Directions for this task: Copy every line of the data below word for word, leaving out the pictures.

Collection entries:
-------

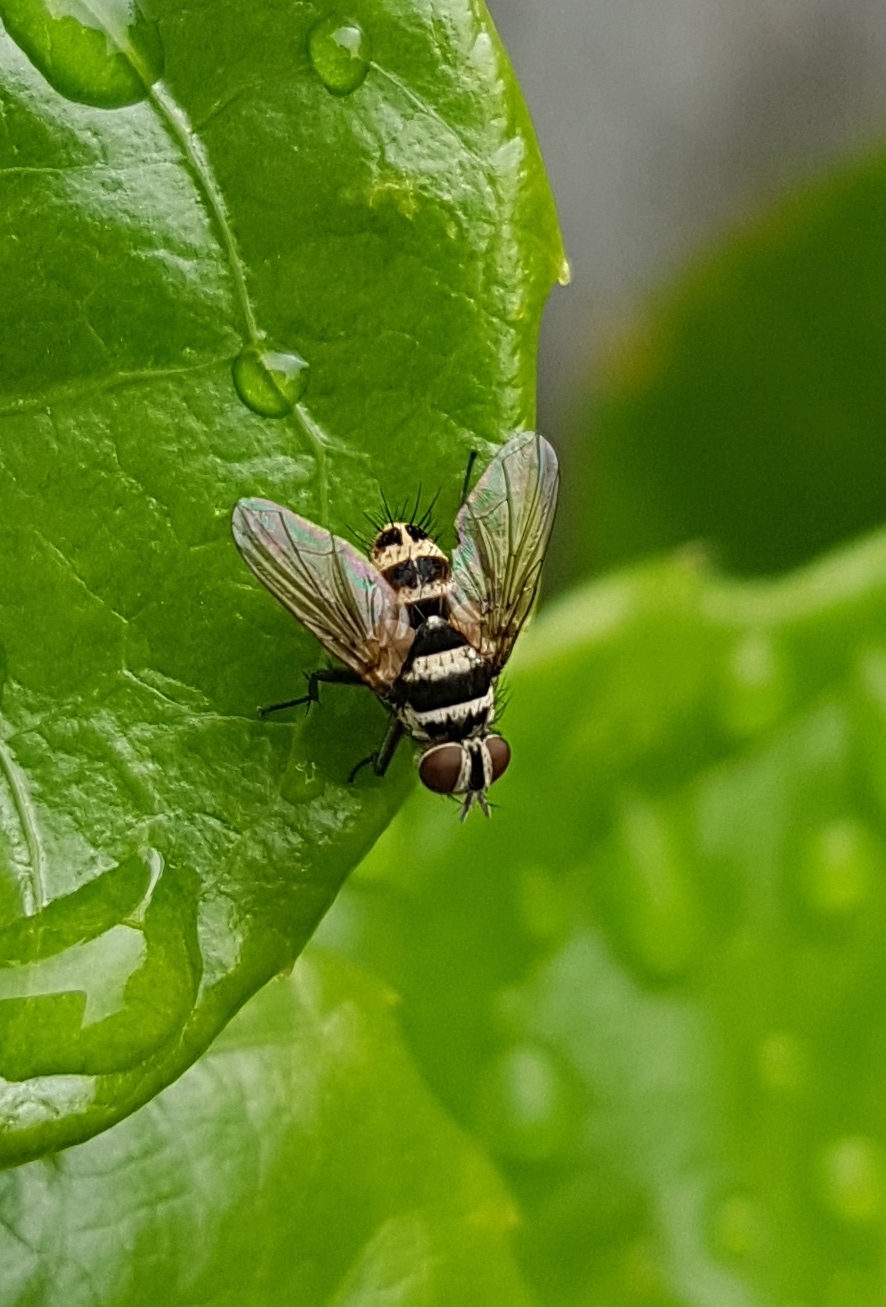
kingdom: Animalia
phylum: Arthropoda
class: Insecta
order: Diptera
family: Tachinidae
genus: Trigonospila
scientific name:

-------

Correct response:
kingdom: Animalia
phylum: Arthropoda
class: Insecta
order: Diptera
family: Tachinidae
genus: Trigonospila
scientific name:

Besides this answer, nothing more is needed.